Please copy every line of text in the material below without any changes, and leave the pictures out of your answer.

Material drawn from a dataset

%%

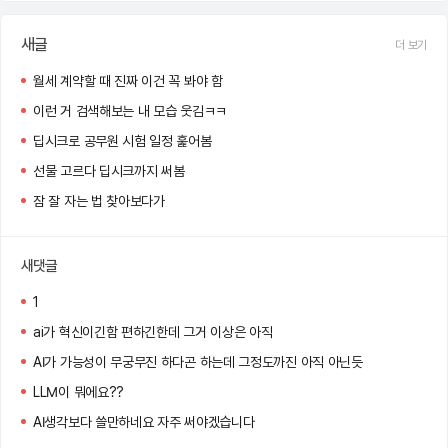
새글
더 보기
월세 계약할 때 진짜 이건 꼭 봐야 함
이런 거 검색해보는 내 모습 웃김ㅋㅋ
딥시크로 공무원 시험 일정 훑어봄
선물 고르다 딥시크까지 써봄
잠 잘 자는 법 찾아보다가
새댓글
1
ai가 혁신이긴함 편하긴한데 그거 이상은 아직
AI가 가능성이 무궁무진 하다곤 하는데 그정도까진 아직 아닌듯
LLM이 뭐에요??
AI생각보다 쓸만하네요 자주 써야겠습니다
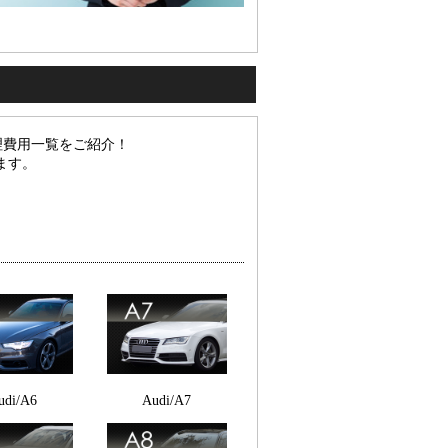
理費用一覧をご紹介！
ます。
udi/A6
Audi/A7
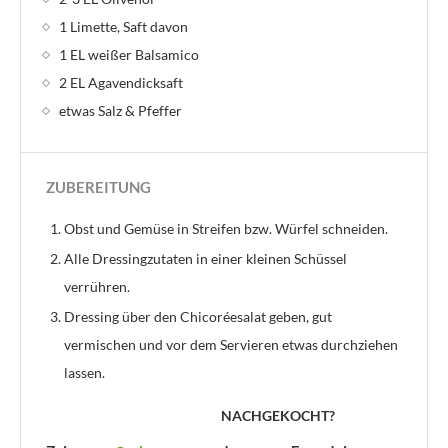
1 Limette, Saft davon
1 EL weißer Balsamico
2 EL Agavendicksaft
etwas Salz & Pfeffer
ZUBEREITUNG
Obst und Gemüse in Streifen bzw. Würfel schneiden.
Alle Dressingzutaten in einer kleinen Schüssel
verrühren.
Dressing über den Chicoréesalat geben, gut
vermischen und vor dem Servieren etwas durchziehen
lassen.
NACHGEKOCHT?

%%

▶ Written answer
새글
더 보기
월세 계약할 때 진짜 이건 꼭 봐야 함
이런 거 검색해보는 내 모습 웃김ㅋㅋ
딥시크로 공무원 시험 일정 훑어봄
선물 고르다 딥시크까지 써봄
잠 잘 자는 법 찾아보다가
새댓글
1
ai가 혁신이긴함 편하긴한데 그거 이상은 아직
AI가 가능성이 무궁무진 하다곤 하는데 그정도까진 아직 아닌듯
LLM이 뭐에요??
AI생각보다 쓸만하네요 자주 써야겠습니다
理費用一覧をご紹介！
ます。
udi/A6
Audi/A7
1 Limette, Saft davon
1 EL weißer Balsamico
2 EL Agavendicksaft
etwas Salz & Pfeffer
ZUBEREITUNG
Obst und Gemüse in Streifen bzw. Würfel schneiden.
Alle Dressingzutaten in einer kleinen Schüssel
verrühren.
Dressing über den Chicoréesalat geben, gut
vermischen und vor dem Servieren etwas durchziehen
lassen.
NACHGEKOCHT?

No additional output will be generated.